======== Rows ========
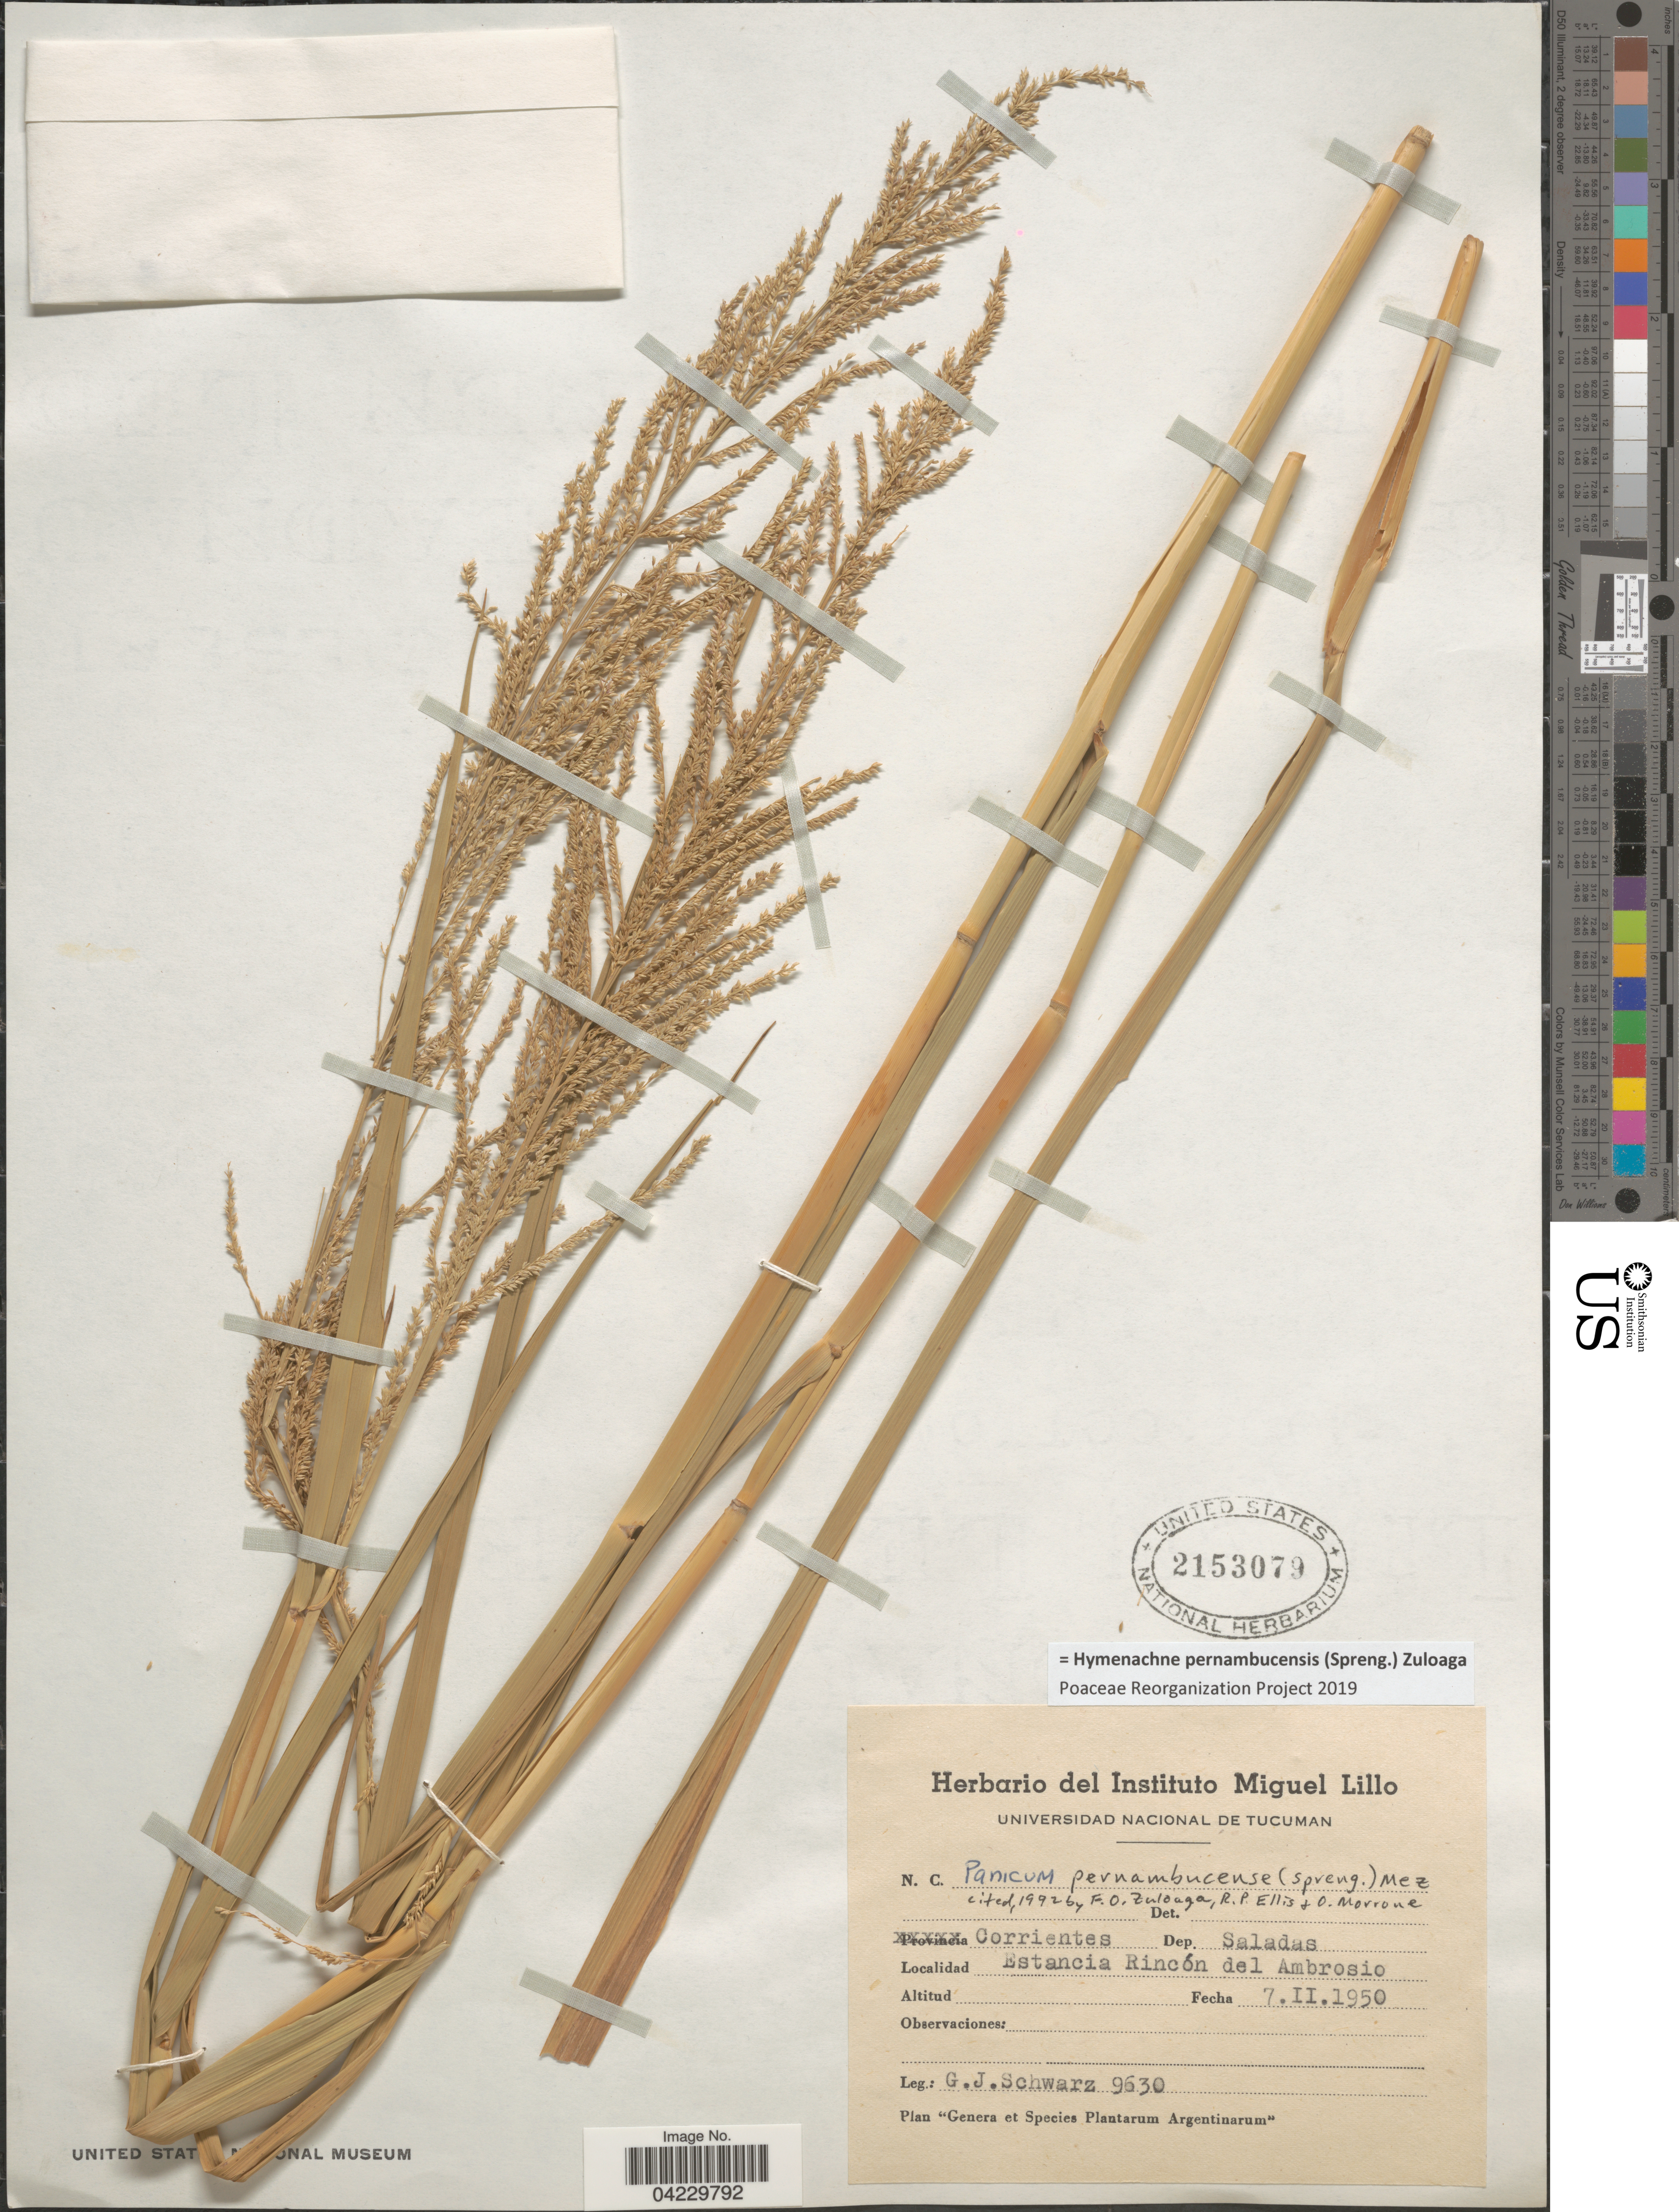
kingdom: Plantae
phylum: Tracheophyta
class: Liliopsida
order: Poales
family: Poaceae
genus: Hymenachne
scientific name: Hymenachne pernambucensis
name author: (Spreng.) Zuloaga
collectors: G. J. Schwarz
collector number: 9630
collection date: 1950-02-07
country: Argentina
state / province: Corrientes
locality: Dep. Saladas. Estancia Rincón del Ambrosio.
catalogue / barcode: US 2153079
========
__Written request__. Give the lines above as a numbered list, leaving out any blank lines and the pictures.

__Task result__.
1. kingdom: Plantae
2. phylum: Tracheophyta
3. class: Liliopsida
4. order: Poales
5. family: Poaceae
6. genus: Hymenachne
7. scientific name: Hymenachne pernambucensis
8. name author: (Spreng.) Zuloaga
9. collectors: G. J. Schwarz
10. collector number: 9630
11. collection date: 1950-02-07
12. country: Argentina
13. state / province: Corrientes
14. locality: Dep. Saladas. Estancia Rincón del Ambrosio.
15. catalogue / barcode: US 2153079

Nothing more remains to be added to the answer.